» EXERCISE MATERIAL
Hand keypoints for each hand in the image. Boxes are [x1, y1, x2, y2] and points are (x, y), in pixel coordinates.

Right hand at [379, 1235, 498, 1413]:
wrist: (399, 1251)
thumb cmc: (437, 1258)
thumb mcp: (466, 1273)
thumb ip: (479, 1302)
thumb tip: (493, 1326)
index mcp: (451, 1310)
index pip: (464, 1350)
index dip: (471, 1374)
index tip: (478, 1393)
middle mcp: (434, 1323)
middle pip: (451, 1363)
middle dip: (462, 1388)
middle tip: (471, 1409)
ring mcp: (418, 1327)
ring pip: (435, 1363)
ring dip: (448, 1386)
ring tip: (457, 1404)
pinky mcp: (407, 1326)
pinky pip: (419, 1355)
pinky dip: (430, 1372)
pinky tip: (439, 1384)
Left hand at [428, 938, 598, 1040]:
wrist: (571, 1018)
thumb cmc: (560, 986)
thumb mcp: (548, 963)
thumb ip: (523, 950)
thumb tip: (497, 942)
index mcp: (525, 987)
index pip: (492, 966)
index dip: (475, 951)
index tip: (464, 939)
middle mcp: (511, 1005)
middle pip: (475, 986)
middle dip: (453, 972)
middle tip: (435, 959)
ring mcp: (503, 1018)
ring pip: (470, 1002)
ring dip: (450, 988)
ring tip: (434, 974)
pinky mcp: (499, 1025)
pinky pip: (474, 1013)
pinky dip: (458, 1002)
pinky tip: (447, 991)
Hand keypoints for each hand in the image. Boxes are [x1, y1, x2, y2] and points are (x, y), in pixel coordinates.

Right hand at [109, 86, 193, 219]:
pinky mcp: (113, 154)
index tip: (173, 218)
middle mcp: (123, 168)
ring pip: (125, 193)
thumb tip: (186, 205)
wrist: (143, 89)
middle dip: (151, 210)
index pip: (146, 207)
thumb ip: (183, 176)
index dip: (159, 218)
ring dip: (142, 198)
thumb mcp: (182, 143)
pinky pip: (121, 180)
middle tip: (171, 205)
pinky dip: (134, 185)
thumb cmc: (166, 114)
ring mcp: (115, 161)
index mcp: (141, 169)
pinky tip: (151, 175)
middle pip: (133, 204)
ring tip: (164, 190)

» WHAT TO WORK ON
What lines in the listing include the string "pinky"? Copy them out.

» RESULT
pinky mcp: (407, 1326)
pinky pip: (419, 1355)
pinky dip: (430, 1372)
pinky tip: (439, 1384)
pinky mcp: (499, 1025)
pinky pip: (474, 1013)
pinky dip: (458, 1002)
pinky tip: (447, 991)
pinky mcp: (113, 154)
pinky pip: (121, 180)
pinky dip: (134, 185)
pinky tip: (151, 175)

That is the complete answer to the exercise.